NPR will launch a digital music service next year that will bring together thousands of hours of content from NPR programming and its more than 800 sister stations across the country, company officials announced last week.
“From the start, music in all forms has been a cornerstone of public radio,” said Ken Stern, executive vice president of NPR, in a statement. “NPR, public radio producers and our station colleagues are recognized as important music presenters and curators for the public, wherever they are. The digital music discovery arena is a new and barely-explored one, and a logical place for NPR and the public radio system to take a leadership role.”

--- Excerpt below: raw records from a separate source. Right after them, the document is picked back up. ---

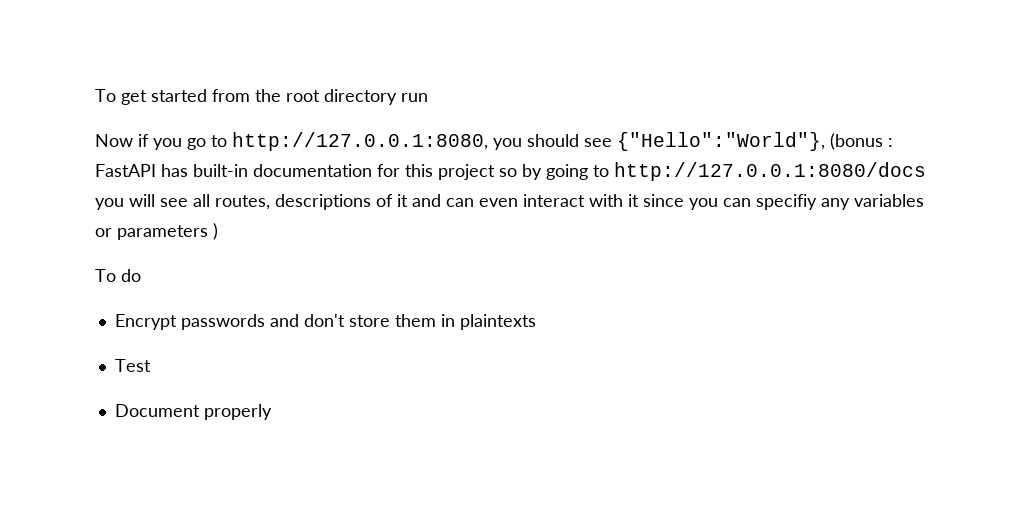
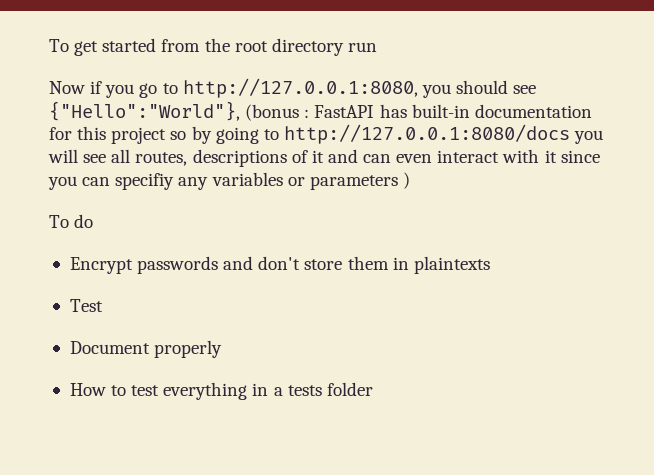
(272, 412) none -> [69,382,373,400] // How to test everything in a tests folder

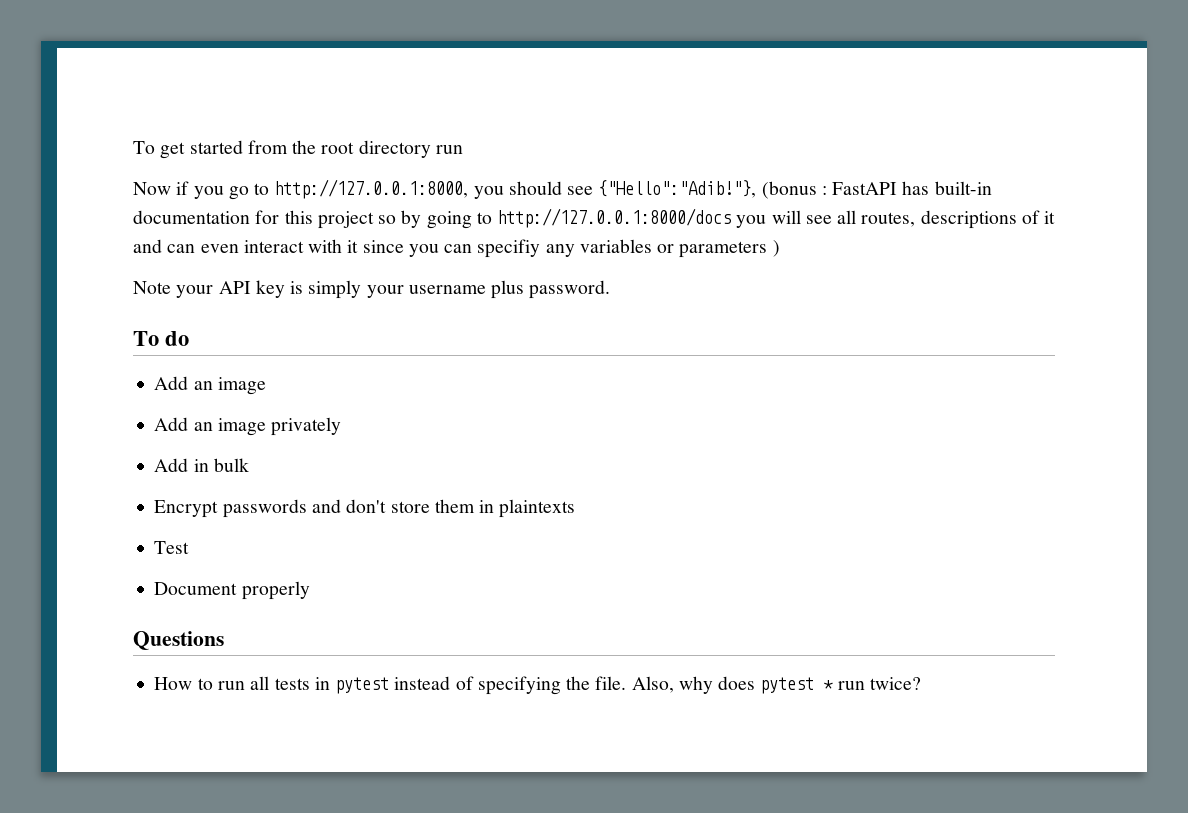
[182,78,418,98] http://127.0.0.1:8080, -> [274,179,469,199] http://127.0.0.1:8000,
[49,101,240,121] {"Hello":"World"}, -> [598,180,757,198] {"Hello":"Adib!"},
[283,124,570,144] http://127.0.0.1:8080/docs -> [497,208,732,228] http://127.0.0.1:8000/docs
[49,214,94,228] To do -> [133,280,611,299] [133,331,190,346] [154,376,266,395] [154,417,342,436] [154,458,249,472] Note your API key is simply your username plus password. // To do // Add an image // Add an image privately // Add in bulk
(223, 349) none -> [133,631,224,650] // Questions
[131,382,373,400] test everything in a tests folder -> [217,676,921,695] run all tests in pytest instead of specifying the file. Also, why does pytest * run twice?

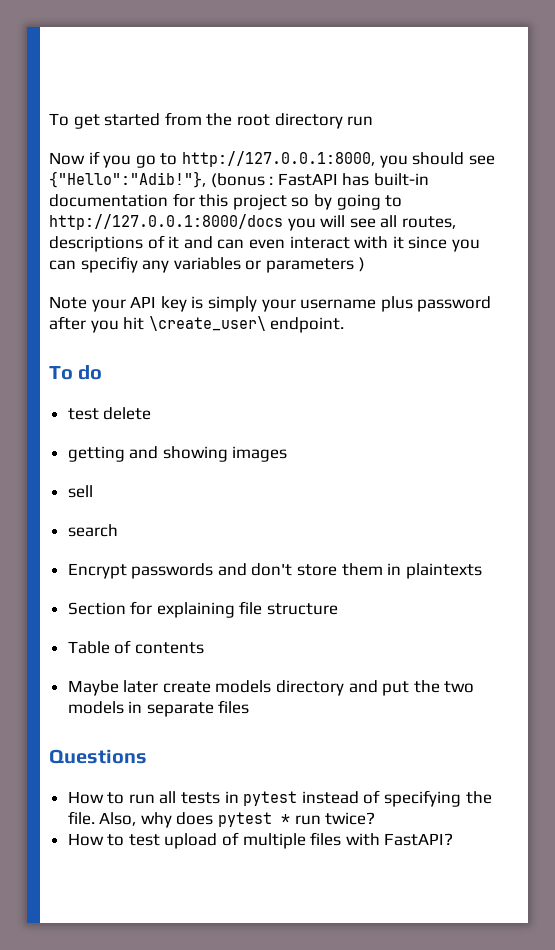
[529,280,611,299] [133,331,190,346] [154,376,266,395] [154,417,342,436] [154,458,249,472] password. // To do // Add an image // Add an image privately // Add in bulk -> [417,296,492,312] [49,316,345,333] [49,365,103,380] [67,407,152,420] [67,446,288,462] [67,485,93,498] [67,524,118,537] password after you hit \create_user\ endpoint. // To do // test delete // getting and showing images // sell // search
[154,541,190,554] [154,581,310,600] Test // Document properly -> [67,601,339,618] [67,640,204,654] [67,680,475,696] [67,700,250,717] Section for explaining file structure // Table of contents // Maybe later create models directory and put the two models in separate files
(921, 683) none -> [67,832,454,849] // How to test upload of multiple files with FastAPI?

The central component of the new service, which is expected to roll out sometime in the first half of 2007, will be a Web site that features music from NPR and its affiliates. NPR features more than 600 music segments on its news programming, 1,000 hours of music programs and 1,400 musical performances each year.
Currently, most of NPR’s music can be found online, but it is difficult to track down because it’s spread across a number of sites, said Andi Sporkin, a spokeswoman for thenational nonprofit radio network.
“This will bring all those pieces together so you don’t have to go wading through the NPR site and all the other independent sites to find content,” she said. For example, WGBH in Boston alone has about 10,000 hours of archived content that can be uploaded to the new site.
The site is still in the planning phases and it is unclear if it will offer music downloads similar to iTunes, Sporkin said.
The music service is an outgrowth of NPR’s current music-related features, including its “All Songs Considered” franchise. “All Songs Considered” includes podcasts of live concerts and music from NPR’s popular “All Things Considered” show. Last fall, NPR also launched five HD radio music channels.